■ **Passage shown**:
• • • • •
Sunday, April 29, 2012

On Playing D&D


Recently, somebody told me that I clearly just play Dungeons & Dragons wrong.  It was something of a peculiar experience, since so much of the discussion recently has been "How you play D&D is the right way."  To have somebody so handedly dismiss me and my idea of the game was disturbing, to say the least, insomuch that it left me rattled for at least a day and I considered canceling all of my D&D games in response.  For whatever reason, I took it very seriously.

In resolving the issue, I had to spend a lot of time thinking about why my D&D experience was different than the apparent norm.  My experience with D&D, and tabletop role-playing, followed a slightly different course from some but I do not think it was such as to be considered "wrong."  I thought it would be appropriate to write a little bit about it here to provide some prospective.

Red Box Awesome!
I picked up my first D&D set, the Red Box Basic Set, in 1988, shortly after moving away from Los Angeles.  At the time, I was eight years old.  I was familiar with the idea of D&D as some family friends in Los Angeles played AD&D every now and then and I got to watch.  I knew what the idea was but I never got to play.  Now, armed with my own set, I could build the kinds of adventures and whatnot that I had seen and heard of from my friends and older brother.  Or, so goes the plan.

Years passed without me ever finding a group to play with.  I had kept up, getting books and sets here and there, even exploring the bowels of AD&D 2nd Edition.  My brother got involved with a group in high school and I would hear exciting tales of his games.  It was not until late 1992 or early 1993 that I finally cobbled together a group of people to play with.  For five years, all I could do was read and hear about how great a game this was without ever getting a real chance to play.

Gargoyles. They look evil.
Why is any of this relevant to how I learned to play D&D?  It is important because before I ever really played D&D, my perspective had already been colored.  From 1987 to 1991, I spent a fair amount of time playing the Ultima series on my home computer.  By the time I played Dungeons & Dragons, I already had fixed ideas about what a role-playing game would entail.  Most significantly, Ultima IV, V, and VI had impressed upon me the idea of what a fantasy world would be.

As to how this relates to the idea of me playing D&D wrong relates to the notion of monsters, alignment, and sentience.  By the time I played D&D for the first time, Ultima had already affected my perspective.  Ultima VI: The False Prophet taught me the importance of considering and understanding alternative perspectives.  The gargoyles, who appear to be a race of monstrous humanoids at first glance, are a legitimate race of sentient creatures with just as meaningful a claim on survival as humans.
• • • • •
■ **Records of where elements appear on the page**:
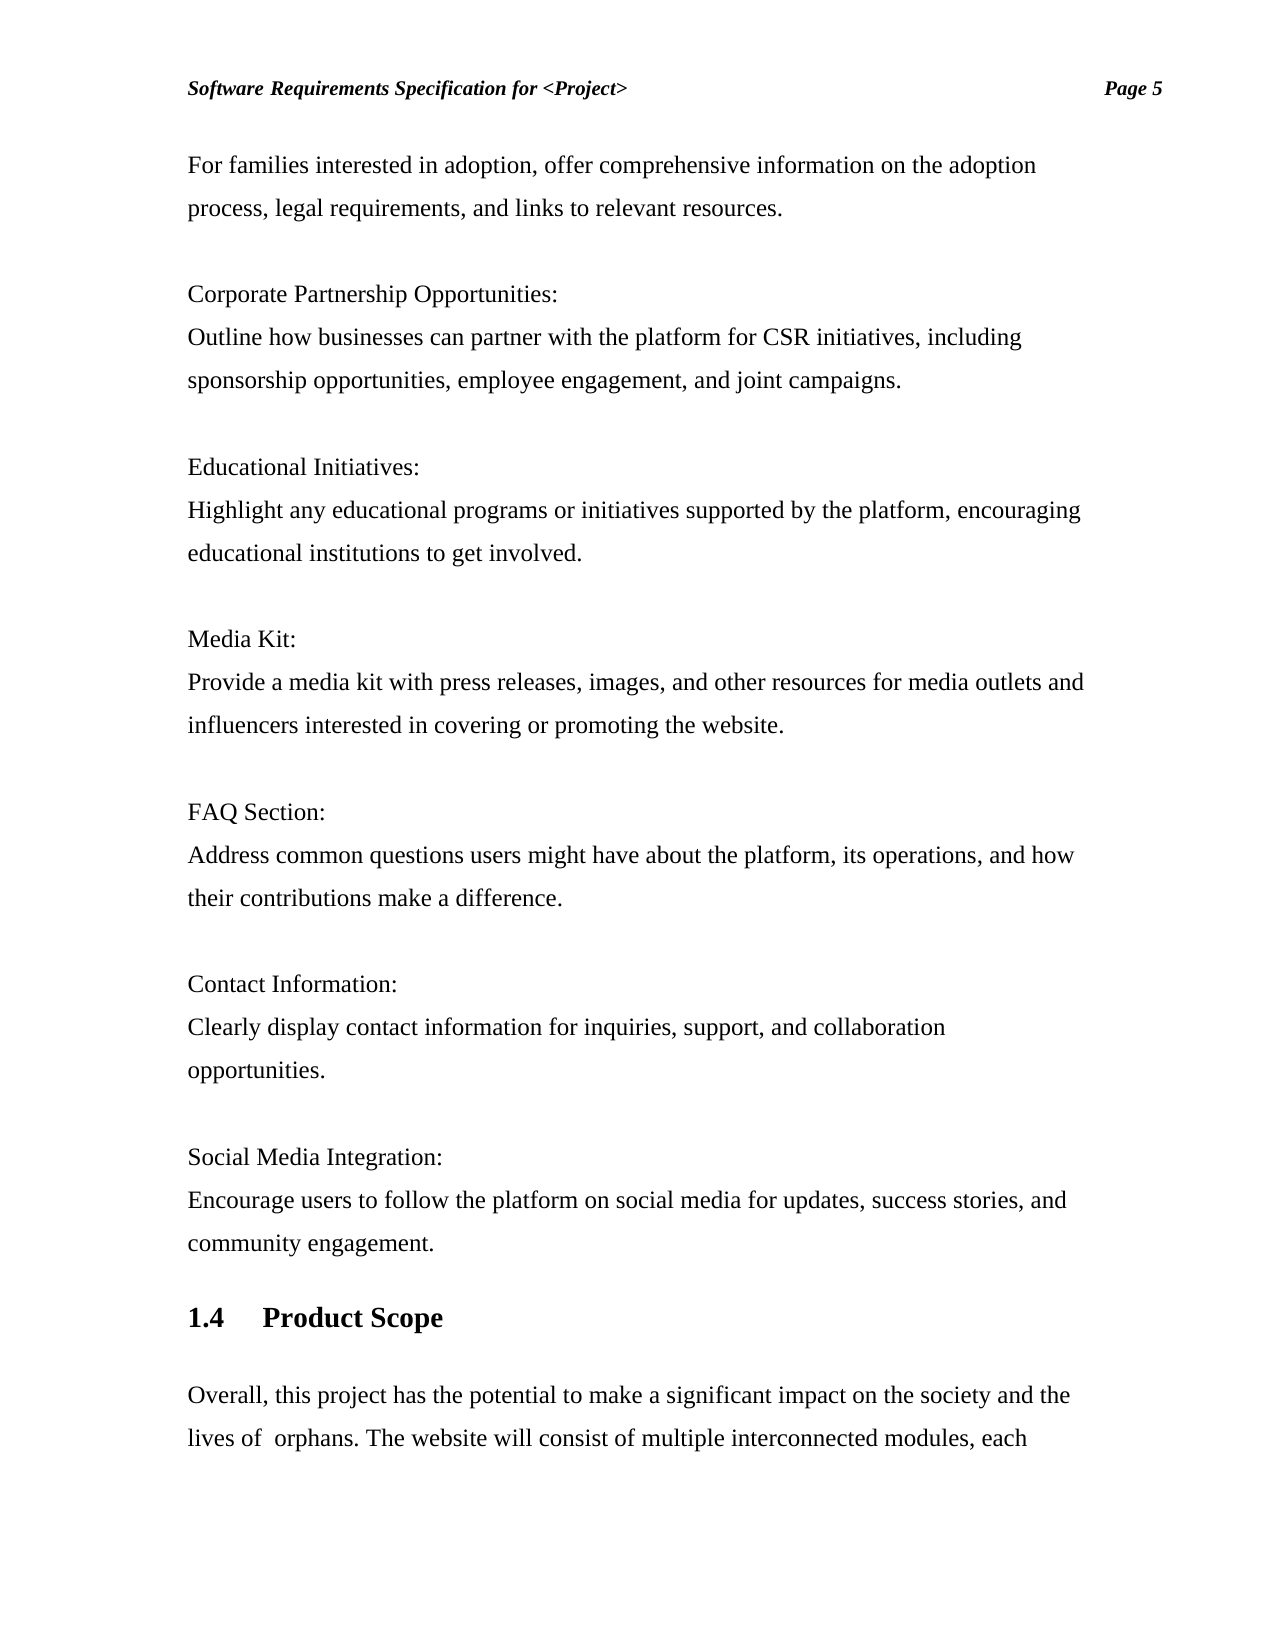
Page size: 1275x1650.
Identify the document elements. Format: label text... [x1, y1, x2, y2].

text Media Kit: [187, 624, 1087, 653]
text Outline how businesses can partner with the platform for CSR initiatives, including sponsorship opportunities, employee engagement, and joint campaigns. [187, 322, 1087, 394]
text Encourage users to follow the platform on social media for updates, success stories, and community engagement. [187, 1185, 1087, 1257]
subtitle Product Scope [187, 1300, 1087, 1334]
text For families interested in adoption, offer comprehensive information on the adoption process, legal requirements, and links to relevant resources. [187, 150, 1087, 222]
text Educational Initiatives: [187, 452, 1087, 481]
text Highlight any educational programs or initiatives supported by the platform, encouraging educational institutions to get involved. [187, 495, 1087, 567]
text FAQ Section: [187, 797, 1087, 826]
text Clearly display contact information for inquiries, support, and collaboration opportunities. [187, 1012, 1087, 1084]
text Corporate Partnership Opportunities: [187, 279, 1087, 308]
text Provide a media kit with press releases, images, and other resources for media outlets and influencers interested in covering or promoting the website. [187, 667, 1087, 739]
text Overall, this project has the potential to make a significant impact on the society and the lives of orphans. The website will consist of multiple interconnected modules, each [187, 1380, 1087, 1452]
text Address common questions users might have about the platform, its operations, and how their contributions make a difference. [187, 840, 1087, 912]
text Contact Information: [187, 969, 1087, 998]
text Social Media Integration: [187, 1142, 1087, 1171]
• • • • •
■ **Parts of the exercise**:
**a)** In the D&D post, what year did the writer pick up the Red Box Basic Set?
**b)** Go on with the post about playing D&D from the point where it stops.

■ **Written responses**:
**a)** 1988

**b)**
Only evil monsters sacrifice the Avatar, right?
The gargoyles of Ultima VI are monsters when you begin the game, pure and simple.  They are Chaotic Evil (or, perhaps, Lawful Evil) monsters that seize holy sites across the world and kill people with reckless abandon.  They even try to sacrifice you in the introduction sequence.  As you play, you soon determine that these monsters are in fact civilized and have a developed culture.  However, they see you as the ruthless monster.  You, the hero, tore into their world, stripped them of their holiest artifact, and left their world to deteriorate slowly into nothing.  In D&D terms, you were the Chaotic Evil champion and humans were nothing more than monsters to kill or be killed by.  The importance of understanding perspective was huge in completing the game.  By the end, you have created a world where humans and gargoyles must work together to share in the wisdom of the holiest artifact (the aptly named Codex of Ultimate Wisdom).
But Meepo is friend!

When I finally got to playing D&D, the lessons of "The False Prophet" still resonated.  Goblins, orcs, and the rest of the intelligent races of D&D Land had just as valid a claim to civilization as any other.  So, when I read that a monstrous race was "always Evil," it bothered me.  It seemed very small minded, very ignorant to assume that a race was "always Evil."  The idea that Goblins or Kobolds were something you killed on sight, not because they attacked you first but because they're an evil race, did not correlate with my worldview.  I could not help but try to rationalize it in a modern view: "Yeah, we kill those goddamned <your_least_favorite_race_or_nationality> because they're evil!"  It did not settle well with me.  It bothered me that people would want a fantasy setting where killing people because of their race was acceptable (or, to a certain extent, desirable).

This... is... D&D!
So how am I playing D&D wrong?  Because goblins and orcs are there to be killed.  They are an evil race and they are there to be defeated.  That is how D&D has always been.  To try and apply big-headed philosophical notions of good and evil to a game about exploring dungeons, killing monsters, and getting treasure is just ridiculous.  In short, D&D has always been the original Munchkin.  It is nothing other than that.  To play it otherwise, in the opinion of this person I spoke to, was to play it wrong.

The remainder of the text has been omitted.